Customer Highlight: Envisioneers

Customer Highlight: Envisioneers

Q&A with Maria Drake, CEO of Envisioneers

Maria Drake is the Founding CEO of Envisioneers, a nonprofit located in Northern California dedicated to reducing the opportunity gap in education.

Envisioneers is a spinoff from Citizen Schools, a national organization that has provided expanded learning opportunities to underserved and underrepresented middle school students across the country since 1995.

By working with industry to introduce career pathway conversations and combining social, emotional learning with 21st century skill building, CS takes a comprehensive approach to help close the opportunity gap for students.

Too often, students lack opportunity due to their race, ethnicity and gender groups. And these gaps have been exacerbated by the COVID pandemic. By focusing on these underserved groups and providing access to technology, career and college opportunities, as well as career role models, Envisioneers is working to close the opportunity and achievement gap through project-based learning in middle schools.

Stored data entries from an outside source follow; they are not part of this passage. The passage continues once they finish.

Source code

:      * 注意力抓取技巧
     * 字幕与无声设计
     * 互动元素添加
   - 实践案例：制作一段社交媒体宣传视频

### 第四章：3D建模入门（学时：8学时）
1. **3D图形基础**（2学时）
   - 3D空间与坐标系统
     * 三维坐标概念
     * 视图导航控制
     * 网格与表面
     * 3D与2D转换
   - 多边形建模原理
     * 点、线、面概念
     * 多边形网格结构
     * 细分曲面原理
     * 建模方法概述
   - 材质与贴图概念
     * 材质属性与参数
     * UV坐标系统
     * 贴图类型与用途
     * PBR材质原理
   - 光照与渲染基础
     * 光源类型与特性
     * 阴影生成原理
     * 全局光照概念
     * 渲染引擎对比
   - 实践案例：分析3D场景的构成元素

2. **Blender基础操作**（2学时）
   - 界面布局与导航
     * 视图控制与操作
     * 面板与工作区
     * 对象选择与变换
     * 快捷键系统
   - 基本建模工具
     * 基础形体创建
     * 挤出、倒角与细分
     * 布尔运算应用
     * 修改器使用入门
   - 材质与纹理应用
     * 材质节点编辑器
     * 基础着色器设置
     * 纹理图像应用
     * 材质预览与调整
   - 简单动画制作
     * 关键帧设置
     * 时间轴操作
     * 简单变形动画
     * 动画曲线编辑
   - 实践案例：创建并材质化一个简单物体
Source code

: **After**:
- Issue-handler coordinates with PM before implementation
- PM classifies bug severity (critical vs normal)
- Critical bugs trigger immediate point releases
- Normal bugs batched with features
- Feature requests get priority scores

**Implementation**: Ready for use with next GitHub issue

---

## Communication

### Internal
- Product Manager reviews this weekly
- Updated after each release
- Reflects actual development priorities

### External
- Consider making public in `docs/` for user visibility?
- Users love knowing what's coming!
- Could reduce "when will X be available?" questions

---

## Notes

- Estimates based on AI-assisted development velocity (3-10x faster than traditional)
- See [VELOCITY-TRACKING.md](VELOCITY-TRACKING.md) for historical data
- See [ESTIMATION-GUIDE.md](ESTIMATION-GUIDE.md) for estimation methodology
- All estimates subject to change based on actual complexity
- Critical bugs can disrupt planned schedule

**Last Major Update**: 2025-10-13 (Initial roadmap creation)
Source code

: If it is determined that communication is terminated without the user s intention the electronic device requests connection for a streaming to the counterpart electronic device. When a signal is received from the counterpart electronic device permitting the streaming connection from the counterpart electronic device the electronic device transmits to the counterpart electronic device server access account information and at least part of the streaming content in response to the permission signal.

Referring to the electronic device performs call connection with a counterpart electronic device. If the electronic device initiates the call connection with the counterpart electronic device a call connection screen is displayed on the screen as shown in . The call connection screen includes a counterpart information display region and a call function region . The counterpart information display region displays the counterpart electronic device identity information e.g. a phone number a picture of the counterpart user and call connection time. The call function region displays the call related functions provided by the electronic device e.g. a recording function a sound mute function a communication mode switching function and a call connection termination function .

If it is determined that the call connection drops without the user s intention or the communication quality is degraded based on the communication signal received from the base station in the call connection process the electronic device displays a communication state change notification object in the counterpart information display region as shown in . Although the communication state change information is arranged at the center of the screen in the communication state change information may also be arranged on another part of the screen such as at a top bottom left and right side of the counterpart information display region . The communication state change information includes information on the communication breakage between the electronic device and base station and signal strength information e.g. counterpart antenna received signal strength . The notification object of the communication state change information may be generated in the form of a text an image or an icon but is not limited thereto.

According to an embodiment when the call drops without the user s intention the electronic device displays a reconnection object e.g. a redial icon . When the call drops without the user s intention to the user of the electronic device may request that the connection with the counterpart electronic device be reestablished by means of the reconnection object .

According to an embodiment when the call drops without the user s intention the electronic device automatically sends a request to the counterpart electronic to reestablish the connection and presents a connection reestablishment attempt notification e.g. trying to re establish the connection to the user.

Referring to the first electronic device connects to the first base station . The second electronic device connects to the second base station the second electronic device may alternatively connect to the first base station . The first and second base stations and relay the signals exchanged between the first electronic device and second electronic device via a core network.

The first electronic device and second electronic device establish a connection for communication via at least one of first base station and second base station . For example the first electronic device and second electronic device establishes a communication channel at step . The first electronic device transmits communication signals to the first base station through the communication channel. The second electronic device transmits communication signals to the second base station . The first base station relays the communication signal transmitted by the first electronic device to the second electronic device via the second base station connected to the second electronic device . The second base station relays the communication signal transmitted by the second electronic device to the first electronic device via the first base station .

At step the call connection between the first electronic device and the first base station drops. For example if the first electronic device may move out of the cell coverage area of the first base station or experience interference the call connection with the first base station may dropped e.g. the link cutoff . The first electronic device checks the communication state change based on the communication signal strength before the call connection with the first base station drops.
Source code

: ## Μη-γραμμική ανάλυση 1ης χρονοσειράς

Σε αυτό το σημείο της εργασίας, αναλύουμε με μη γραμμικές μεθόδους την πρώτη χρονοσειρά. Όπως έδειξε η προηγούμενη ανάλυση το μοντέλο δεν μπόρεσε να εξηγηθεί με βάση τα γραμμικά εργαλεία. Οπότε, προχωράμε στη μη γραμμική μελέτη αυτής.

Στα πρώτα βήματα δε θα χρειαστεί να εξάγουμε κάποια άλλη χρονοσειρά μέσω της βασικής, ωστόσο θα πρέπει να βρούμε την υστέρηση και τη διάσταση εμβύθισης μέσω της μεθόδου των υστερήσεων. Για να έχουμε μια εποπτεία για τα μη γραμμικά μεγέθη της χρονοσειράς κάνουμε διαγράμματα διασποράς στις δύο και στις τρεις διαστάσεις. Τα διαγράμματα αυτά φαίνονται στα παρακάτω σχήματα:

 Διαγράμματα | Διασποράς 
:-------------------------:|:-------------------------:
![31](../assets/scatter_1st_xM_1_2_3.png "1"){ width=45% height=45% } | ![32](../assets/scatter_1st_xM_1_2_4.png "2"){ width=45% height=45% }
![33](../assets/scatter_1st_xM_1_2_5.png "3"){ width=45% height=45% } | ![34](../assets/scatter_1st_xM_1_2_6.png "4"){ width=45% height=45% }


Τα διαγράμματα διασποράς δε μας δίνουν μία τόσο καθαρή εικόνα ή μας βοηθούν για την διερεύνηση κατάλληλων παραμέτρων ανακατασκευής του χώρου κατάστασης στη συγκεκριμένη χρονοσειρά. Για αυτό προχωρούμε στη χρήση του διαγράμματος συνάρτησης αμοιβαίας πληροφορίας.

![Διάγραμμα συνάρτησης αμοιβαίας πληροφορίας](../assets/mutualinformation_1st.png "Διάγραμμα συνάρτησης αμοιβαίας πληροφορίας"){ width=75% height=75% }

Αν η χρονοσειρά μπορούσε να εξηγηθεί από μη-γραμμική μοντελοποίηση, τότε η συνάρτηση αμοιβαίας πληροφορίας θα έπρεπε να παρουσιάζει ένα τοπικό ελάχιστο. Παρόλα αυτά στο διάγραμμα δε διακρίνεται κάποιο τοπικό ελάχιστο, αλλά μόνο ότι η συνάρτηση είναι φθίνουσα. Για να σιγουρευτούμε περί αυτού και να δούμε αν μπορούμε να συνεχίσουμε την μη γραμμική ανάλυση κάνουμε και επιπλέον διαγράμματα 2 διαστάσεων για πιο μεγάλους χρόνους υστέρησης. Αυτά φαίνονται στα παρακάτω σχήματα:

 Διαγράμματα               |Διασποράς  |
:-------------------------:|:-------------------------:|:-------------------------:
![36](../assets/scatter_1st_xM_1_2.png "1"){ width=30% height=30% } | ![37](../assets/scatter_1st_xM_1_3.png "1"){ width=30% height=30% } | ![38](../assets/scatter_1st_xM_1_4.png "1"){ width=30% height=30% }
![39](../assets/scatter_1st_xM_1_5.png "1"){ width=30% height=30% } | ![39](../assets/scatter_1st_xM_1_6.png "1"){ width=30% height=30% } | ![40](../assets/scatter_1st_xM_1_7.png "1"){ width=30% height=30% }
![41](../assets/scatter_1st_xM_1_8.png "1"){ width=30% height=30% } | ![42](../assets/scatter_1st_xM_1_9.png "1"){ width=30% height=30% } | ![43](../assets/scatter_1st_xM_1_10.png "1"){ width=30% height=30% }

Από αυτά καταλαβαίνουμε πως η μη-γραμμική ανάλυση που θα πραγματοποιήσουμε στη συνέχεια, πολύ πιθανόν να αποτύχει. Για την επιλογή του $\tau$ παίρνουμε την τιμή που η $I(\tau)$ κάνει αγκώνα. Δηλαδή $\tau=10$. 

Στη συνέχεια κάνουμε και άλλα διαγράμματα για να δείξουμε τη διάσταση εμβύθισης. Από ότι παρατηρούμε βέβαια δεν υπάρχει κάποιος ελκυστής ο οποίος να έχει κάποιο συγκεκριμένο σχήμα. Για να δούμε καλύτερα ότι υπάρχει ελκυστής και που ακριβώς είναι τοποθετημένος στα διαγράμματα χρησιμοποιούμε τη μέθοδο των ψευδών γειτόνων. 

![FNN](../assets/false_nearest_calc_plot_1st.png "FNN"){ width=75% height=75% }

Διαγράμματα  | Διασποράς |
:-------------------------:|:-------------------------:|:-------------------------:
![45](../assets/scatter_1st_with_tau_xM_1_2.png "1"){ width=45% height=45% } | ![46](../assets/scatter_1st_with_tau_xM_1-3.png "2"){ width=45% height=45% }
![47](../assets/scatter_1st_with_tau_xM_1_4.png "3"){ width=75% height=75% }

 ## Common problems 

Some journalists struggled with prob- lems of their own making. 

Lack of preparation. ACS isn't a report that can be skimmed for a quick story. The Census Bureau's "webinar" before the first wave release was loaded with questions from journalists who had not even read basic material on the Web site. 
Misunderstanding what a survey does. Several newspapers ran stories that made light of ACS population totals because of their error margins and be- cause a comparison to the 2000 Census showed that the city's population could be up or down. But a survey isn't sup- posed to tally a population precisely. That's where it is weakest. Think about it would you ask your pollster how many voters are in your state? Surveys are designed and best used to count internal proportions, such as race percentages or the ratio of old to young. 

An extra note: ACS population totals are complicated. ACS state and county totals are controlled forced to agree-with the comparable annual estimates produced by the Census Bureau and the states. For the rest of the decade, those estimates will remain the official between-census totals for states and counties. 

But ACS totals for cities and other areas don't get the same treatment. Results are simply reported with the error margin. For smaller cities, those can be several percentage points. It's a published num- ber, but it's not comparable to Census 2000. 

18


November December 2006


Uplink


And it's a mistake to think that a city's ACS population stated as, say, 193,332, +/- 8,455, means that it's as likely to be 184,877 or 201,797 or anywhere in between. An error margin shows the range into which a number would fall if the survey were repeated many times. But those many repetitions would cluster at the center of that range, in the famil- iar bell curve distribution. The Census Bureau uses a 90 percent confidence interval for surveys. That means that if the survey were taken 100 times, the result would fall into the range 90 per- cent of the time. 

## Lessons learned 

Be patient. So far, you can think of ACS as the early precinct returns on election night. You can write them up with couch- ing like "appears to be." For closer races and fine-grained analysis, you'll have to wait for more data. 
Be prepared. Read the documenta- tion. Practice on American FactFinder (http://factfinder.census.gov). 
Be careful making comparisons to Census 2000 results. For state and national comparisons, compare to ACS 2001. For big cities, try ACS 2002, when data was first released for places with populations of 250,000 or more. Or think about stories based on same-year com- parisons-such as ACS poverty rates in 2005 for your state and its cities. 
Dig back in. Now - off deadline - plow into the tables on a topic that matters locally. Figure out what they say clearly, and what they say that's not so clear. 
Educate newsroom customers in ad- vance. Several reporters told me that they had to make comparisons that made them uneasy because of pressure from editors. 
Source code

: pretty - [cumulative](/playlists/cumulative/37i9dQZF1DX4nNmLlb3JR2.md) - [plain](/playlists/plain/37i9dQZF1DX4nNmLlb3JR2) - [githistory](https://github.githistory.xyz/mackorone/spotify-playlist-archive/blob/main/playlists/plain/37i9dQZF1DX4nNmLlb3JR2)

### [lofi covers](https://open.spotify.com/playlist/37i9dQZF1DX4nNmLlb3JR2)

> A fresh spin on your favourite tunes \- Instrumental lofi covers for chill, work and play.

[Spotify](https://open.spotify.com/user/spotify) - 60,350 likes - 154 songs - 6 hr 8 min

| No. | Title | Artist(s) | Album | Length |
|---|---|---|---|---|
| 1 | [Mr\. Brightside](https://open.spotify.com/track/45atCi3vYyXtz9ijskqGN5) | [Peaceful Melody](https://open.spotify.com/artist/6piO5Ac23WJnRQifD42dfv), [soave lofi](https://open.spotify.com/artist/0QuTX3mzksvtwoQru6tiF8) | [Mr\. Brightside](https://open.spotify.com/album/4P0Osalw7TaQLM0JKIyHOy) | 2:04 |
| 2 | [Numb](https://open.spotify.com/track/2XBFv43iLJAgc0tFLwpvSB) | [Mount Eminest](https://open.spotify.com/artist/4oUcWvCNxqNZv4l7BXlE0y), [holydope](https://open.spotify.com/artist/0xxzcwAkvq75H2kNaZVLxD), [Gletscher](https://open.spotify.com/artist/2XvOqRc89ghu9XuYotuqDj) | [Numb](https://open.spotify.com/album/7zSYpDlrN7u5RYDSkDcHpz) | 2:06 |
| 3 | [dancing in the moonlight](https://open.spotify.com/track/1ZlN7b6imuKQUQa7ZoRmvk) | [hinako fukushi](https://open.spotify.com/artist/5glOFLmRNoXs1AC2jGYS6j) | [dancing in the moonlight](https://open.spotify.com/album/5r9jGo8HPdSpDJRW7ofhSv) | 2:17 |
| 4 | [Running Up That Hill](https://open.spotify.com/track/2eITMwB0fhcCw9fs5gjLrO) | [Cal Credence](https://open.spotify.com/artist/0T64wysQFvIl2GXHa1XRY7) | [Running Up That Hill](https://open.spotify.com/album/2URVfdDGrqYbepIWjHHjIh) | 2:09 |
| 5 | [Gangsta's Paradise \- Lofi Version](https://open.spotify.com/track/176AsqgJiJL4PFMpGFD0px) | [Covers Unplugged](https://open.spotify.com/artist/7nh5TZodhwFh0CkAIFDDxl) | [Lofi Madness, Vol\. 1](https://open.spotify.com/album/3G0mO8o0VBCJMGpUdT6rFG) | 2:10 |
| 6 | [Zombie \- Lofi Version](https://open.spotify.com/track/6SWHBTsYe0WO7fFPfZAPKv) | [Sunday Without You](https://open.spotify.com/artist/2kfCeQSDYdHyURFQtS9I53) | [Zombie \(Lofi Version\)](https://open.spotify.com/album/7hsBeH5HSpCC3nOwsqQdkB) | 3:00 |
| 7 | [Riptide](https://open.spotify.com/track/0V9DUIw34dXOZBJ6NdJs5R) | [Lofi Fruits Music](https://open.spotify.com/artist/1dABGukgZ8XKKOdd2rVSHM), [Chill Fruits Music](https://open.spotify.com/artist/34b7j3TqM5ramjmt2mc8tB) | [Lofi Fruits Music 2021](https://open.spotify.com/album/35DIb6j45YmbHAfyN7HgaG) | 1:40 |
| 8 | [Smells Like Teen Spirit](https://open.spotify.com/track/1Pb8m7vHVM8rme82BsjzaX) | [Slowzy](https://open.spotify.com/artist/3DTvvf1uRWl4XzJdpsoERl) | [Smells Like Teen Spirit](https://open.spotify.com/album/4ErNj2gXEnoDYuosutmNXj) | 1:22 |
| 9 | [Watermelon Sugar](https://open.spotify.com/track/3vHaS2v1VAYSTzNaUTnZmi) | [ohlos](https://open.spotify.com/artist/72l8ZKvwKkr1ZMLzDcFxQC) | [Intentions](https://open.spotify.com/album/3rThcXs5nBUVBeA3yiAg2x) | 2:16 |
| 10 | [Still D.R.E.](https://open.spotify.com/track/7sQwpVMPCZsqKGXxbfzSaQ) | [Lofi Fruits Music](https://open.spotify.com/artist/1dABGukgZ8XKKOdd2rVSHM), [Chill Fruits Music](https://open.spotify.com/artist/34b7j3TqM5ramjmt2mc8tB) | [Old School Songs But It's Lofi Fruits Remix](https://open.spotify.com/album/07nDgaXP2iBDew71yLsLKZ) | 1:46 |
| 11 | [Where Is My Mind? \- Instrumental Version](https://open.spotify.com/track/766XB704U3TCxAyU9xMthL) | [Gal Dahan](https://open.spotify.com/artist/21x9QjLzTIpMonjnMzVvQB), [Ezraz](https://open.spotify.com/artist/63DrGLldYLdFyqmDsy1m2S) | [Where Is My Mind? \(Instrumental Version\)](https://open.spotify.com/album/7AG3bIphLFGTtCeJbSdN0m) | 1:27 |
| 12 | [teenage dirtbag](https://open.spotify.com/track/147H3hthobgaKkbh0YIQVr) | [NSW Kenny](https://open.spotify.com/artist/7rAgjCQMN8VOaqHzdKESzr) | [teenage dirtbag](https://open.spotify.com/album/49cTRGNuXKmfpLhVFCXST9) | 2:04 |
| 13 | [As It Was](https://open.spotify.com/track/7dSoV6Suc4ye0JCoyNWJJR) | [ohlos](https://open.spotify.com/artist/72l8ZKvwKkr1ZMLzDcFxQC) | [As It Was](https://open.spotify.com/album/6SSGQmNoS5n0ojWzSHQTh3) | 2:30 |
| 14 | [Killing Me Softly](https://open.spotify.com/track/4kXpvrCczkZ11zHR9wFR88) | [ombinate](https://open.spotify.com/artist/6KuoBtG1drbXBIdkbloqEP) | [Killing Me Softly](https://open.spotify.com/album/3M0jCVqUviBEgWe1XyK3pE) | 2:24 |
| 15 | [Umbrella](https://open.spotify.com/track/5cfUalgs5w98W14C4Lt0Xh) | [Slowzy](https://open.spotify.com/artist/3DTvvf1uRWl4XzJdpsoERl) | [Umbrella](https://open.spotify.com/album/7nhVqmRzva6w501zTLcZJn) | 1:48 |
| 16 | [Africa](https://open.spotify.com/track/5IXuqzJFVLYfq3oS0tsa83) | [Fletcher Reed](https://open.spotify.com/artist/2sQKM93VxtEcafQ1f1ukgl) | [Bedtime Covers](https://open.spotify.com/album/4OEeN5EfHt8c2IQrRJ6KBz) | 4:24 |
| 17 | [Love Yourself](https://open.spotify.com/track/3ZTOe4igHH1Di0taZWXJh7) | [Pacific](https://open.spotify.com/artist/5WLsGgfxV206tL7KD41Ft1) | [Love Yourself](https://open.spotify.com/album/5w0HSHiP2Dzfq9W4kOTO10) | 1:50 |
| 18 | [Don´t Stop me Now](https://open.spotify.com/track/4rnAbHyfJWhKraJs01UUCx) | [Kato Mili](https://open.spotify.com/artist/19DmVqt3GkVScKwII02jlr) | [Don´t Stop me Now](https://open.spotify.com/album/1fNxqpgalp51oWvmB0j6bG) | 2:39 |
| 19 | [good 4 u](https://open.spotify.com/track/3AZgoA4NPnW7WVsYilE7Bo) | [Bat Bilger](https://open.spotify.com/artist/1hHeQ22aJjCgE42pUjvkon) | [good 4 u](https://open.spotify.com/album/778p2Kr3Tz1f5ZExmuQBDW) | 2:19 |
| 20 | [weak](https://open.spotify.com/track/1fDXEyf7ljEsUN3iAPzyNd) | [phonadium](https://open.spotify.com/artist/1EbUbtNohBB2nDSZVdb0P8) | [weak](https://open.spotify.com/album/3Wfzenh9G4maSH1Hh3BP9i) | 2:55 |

Envisioneers and NeuroMaker: An aligned partnership with shared core values

How does NeuroMaker support the Envisioneers missions?

“Envisioneers was searching for opportunities that did not require a curriculum rebuild, and was relevant, easy to implement, and added to their four pillars: academics, college/career connections, social-emotional learning, and 21st-Century Skills,” says Maria Drake. “NeuroMaker was all packaged and ready to go with was super exciting for us.” She adds, “Many after school programs solely focus on academics, and while Envisioneers also focuses on academics, it is important that the program is also relevant, timely, and engaging as well. If you’ve ever worked with middle school students, they only get excited if something relates to them; if they can see the relationship to it. School is not relatable in middle school to many children.”

What got you interested in NeuroMaker?

“I wanted to bring something that would get their minds going. NeuroMaker seemed like a great fit because it incorporates into our programming, is challenging, and an easy lift. We want to provide a program that addresses the opportunity gap and something that won’t take the burden of all of our staff time and energy to have to create.”

“If you’ve ever worked with middle school students, they only get excited if something relates to them;
if they can see the relationship to it, school is not relatable in middle school to many children.”

How important is it to include real-world connections in your program?

“Volunteers coming in from the community from all professions is what our kids need to see and feel. We have mentors who are engineers from large companies here in the Bay Area and they teach their passion and their passion is something to do with engineering since we’re in Silicon Valley, but not always. When we got the first NeuroMaker kit, I gave it to one of my board members who is a staunch volunteer and an aeronautical engineer to test out. Buy-in from [our board member] solidified the decision to move forward with NeuroMaker.”